Can you pull out each line of the data below that includes the word "learning"?

Extracted page text data
•••

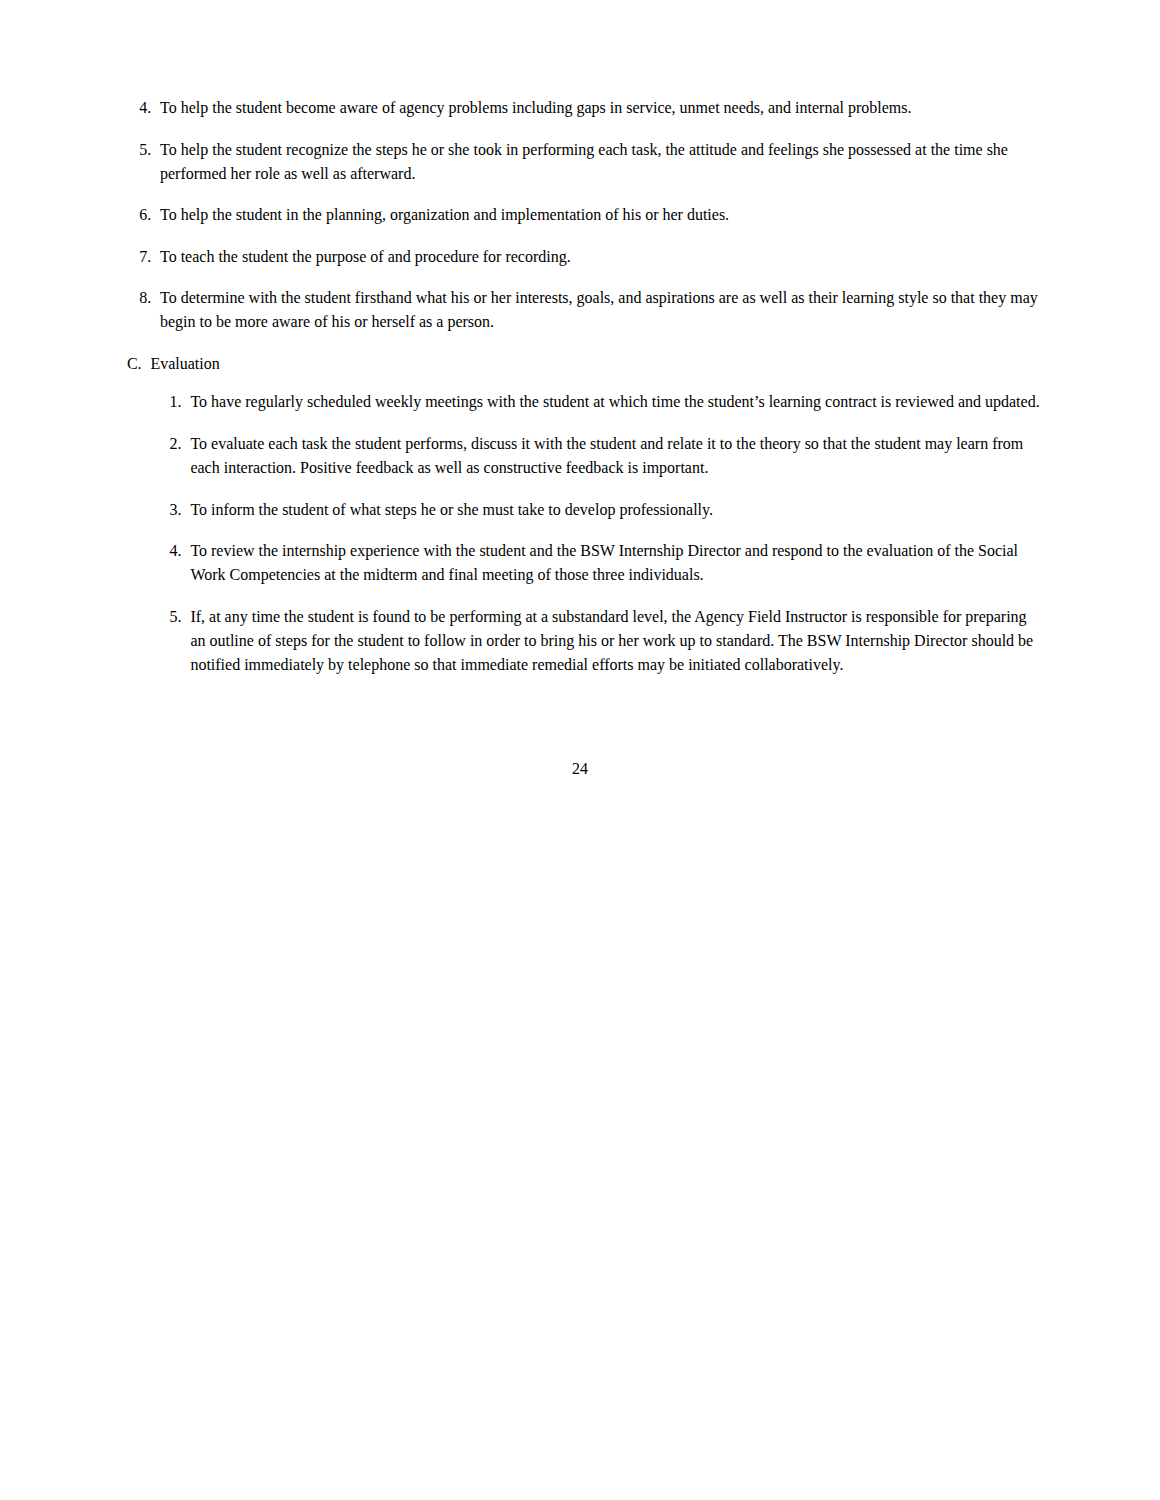To help the student become aware of agency problems including gaps in service, unmet needs, and internal problems.
To help the student recognize the steps he or she took in performing each task, the attitude and feelings she possessed at the time she performed her role as well as afterward.
To help the student in the planning, organization and implementation of his or her duties.
To teach the student the purpose of and procedure for recording.
To determine with the student firsthand what his or her interests, goals, and aspirations are as well as their learning style so that they may begin to be more aware of his or herself as a person.
Evaluation
To have regularly scheduled weekly meetings with the student at which time the student’s learning contract is reviewed and updated.
To evaluate each task the student performs, discuss it with the student and relate it to the theory so that the student may learn from each interaction. Positive feedback as well as constructive feedback is important.
To inform the student of what steps he or she must take to develop professionally.
To review the internship experience with the student and the BSW Internship Director and respond to the evaluation of the Social Work Competencies at the midterm and final meeting of those three individuals.
If, at any time the student is found to be performing at a substandard level, the Agency Field Instructor is responsible for preparing an outline of steps for the student to follow in order to bring his or her work up to standard. The BSW Internship Director should be notified immediately by telephone so that immediate remedial efforts may be initiated collaboratively.
24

•••

▸ **SOLUTION TO THE EXERCISE**:
To determine with the student firsthand what his or her interests, goals, and aspirations are as well as their learning style so that they may begin to be more aware of his or herself as a person.
To have regularly scheduled weekly meetings with the student at which time the student’s learning contract is reviewed and updated.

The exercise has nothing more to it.